Programs

To tackle the human health challenges that face the world today, the FNIH develops collaborations with top experts from government, industry, academia and the not-for-profit sector and provides a neutral environment where we can work productively toward a common goal.

11th International Forum on Rheumatoid Arthritis (IFRA)

The 11th International Forum on Rheumatoid Arthritis: Pathogenesis and Emerging Therapeutic Strategies (IFRA 2019) is designed to bring together leading rheumatologists from Europe, the United States and Asian countries working to better understand the pathogenesis and emerging therapeutic strategies in rheumatoid arthritis (RA).

Osteoarthritis Initiative

The Osteoarthritis Initiative was a public-private collaboration to improve the efficiency of drug development and clinical trials for the treatment of osteoarthritis, which affects more than 30 million adults in the United States.

Sports and Health Research Program

The Sports and Health Research Program (SHRP) sought to help accelerate research that enhances the health of athletes at all ages and levels, and to extend the research’s impact beyond the playing field to benefit others in the general population, including members of the military.

Sports and Health Research Program: Pilot Projects on Sports-Related Brain and Spinal Cord Injury Research

Pilot Projects on Sports-Related Brain and Spinal Cord Injury Research was a component of the Sports and Health Research Program (SHRP) that funds pilot projects for research on sports-related traumatic brain injury and spinal cord injury research.

Sports and Health Research Program: Chronic Traumatic Encephalopathy and Delayed Effects of Traumatic Brain Injury

Chronic Traumatic Encephalopathy and Delayed Effects of Traumatic Brain Injury was a component of the Sports and Health Research Program. It sought to more fully characterize the neuropathology associated with chronic traumatic encephalopathy (CTE) and delayed effects of traumatic brain injury through systematic, rigorous and collaborative studies of post-mortem biospecimens.

Accelerating Medicines Partnership: Rheumatoid Arthritis, Systemic Lupus Erythematosus & Related Autoimmune Disorders

Rheumatoid Arthritis (RA), Systemic Lupus Erythematosus & Related Autoimmune Disorders is an initiative of the Accelerating Medicines Partnership (AMP), which is a multi-sector, pre-competitive  partnership among government, industry, and nonprofit organizations, the goal of which is to harness collective capabilities, scale and resources toward improving current efforts to develop new therapies for complex, heterogeneous diseases.

Biomarkers Consortium - Inflammatory Markers for Early Detection and Subtyping of Neurodegenerative and Mood Disorders

This project will aim to standardize and validate measurement methods for inflammatory markers associated with Alzheimer’s Disease and/or Major Depressive Disorder to ultimately identify a unique biosignature of disease. The identified biosignature would greatly assist with medication development, patient diagnosing, and patient selection for clinical trials.

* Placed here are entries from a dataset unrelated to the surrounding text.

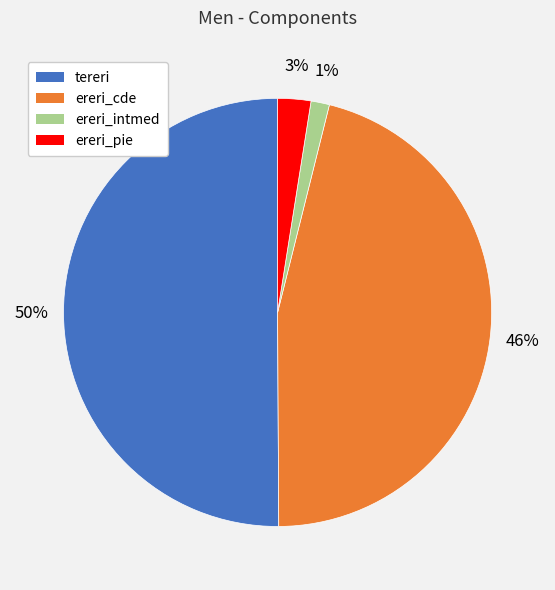

Which slice is the largest?

tereri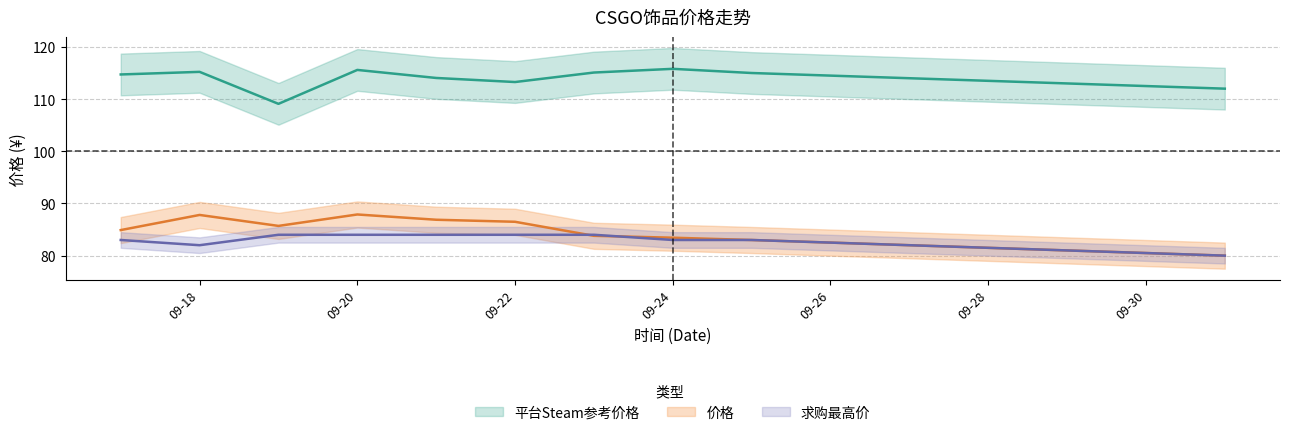

Which series has the largest range (max minus min)?

价格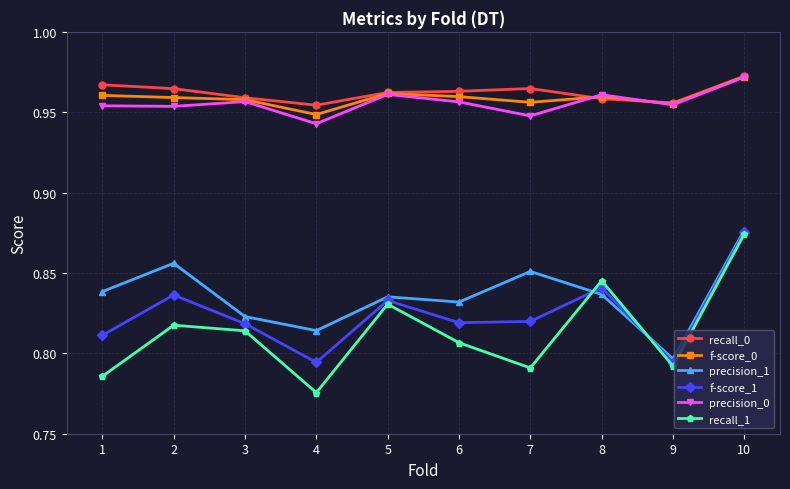

Which category has the highest value across all series?

10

Biomarkers Consortium - PROGRESS OA: Clinical Evaluation and Qualification of Osteoarthritis Biomarkers

The goal of this three-year project is to validate the novel radiographic measures, MRI measures and biochemical markers from the Phase I OA Biomarkers Consortium Project, and to qualify those biomarkers via the formal regulatory qualification process with both the FDA and EMA.

Biomarkers Consortium - Treatments Against RA and Effect on FDG PET-CT (TARGET Biomarker Study)

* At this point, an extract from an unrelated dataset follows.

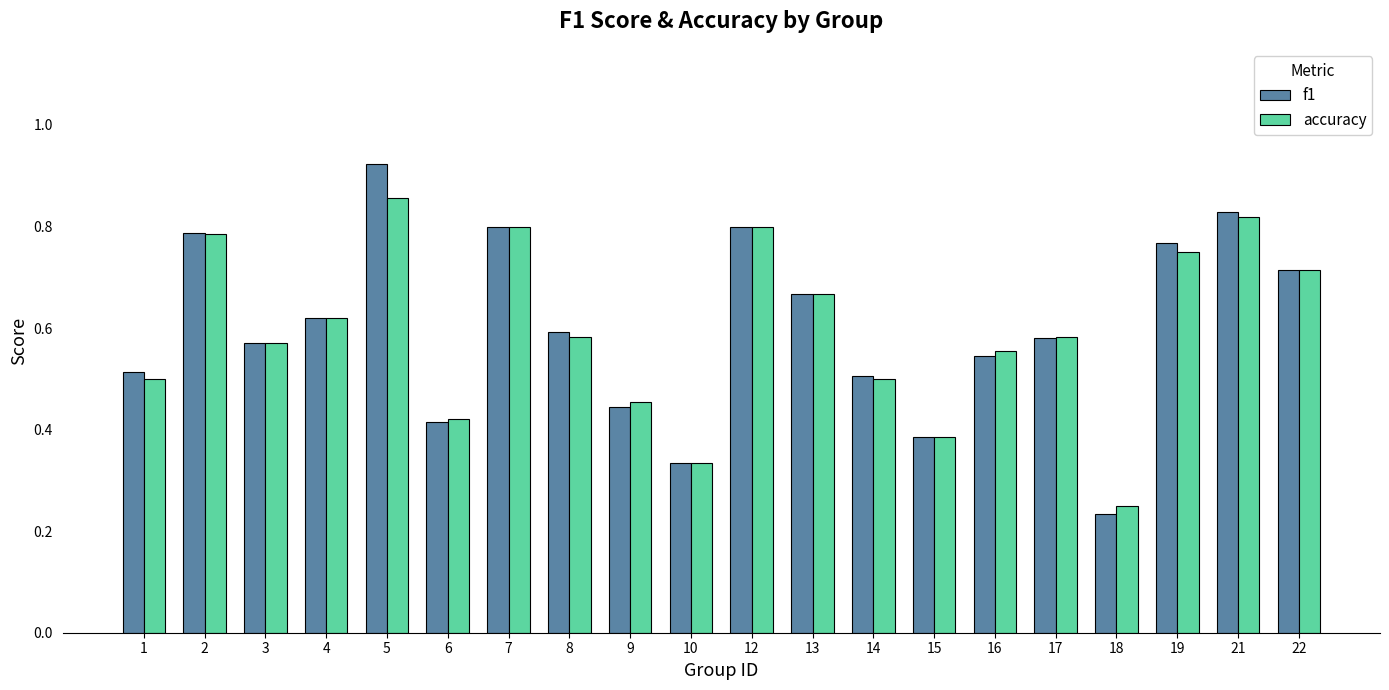

Count the number of categories in the chart.

20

The Biomarkers Consortium’s TARGET Biomarker Study seeks to utilize validated proteomic biomarkers of rheumatoid arthritis (RA) disease activity and inflammation to categorize baseline and disease-modifying antirheumatic drug (DMARD)-associated changes in vascular inflammation in RA patients.

Biomarkers Consortium - Sarcopenia as a Valid Biomarker for Identifying Individuals at Risk of Disability

Sarcopenia 2 seeks to establish evidence-based cut-points for muscle mass and strength and determine their predictive validity for clinically meaningful outcomes (such as mobility, fractures, hospitalization and death); evaluate relative strength as a discriminator for mobility limitation and incident disability; and explore the potential usefulness of sarcopenia as a clinical endpoint in randomized clinical trials.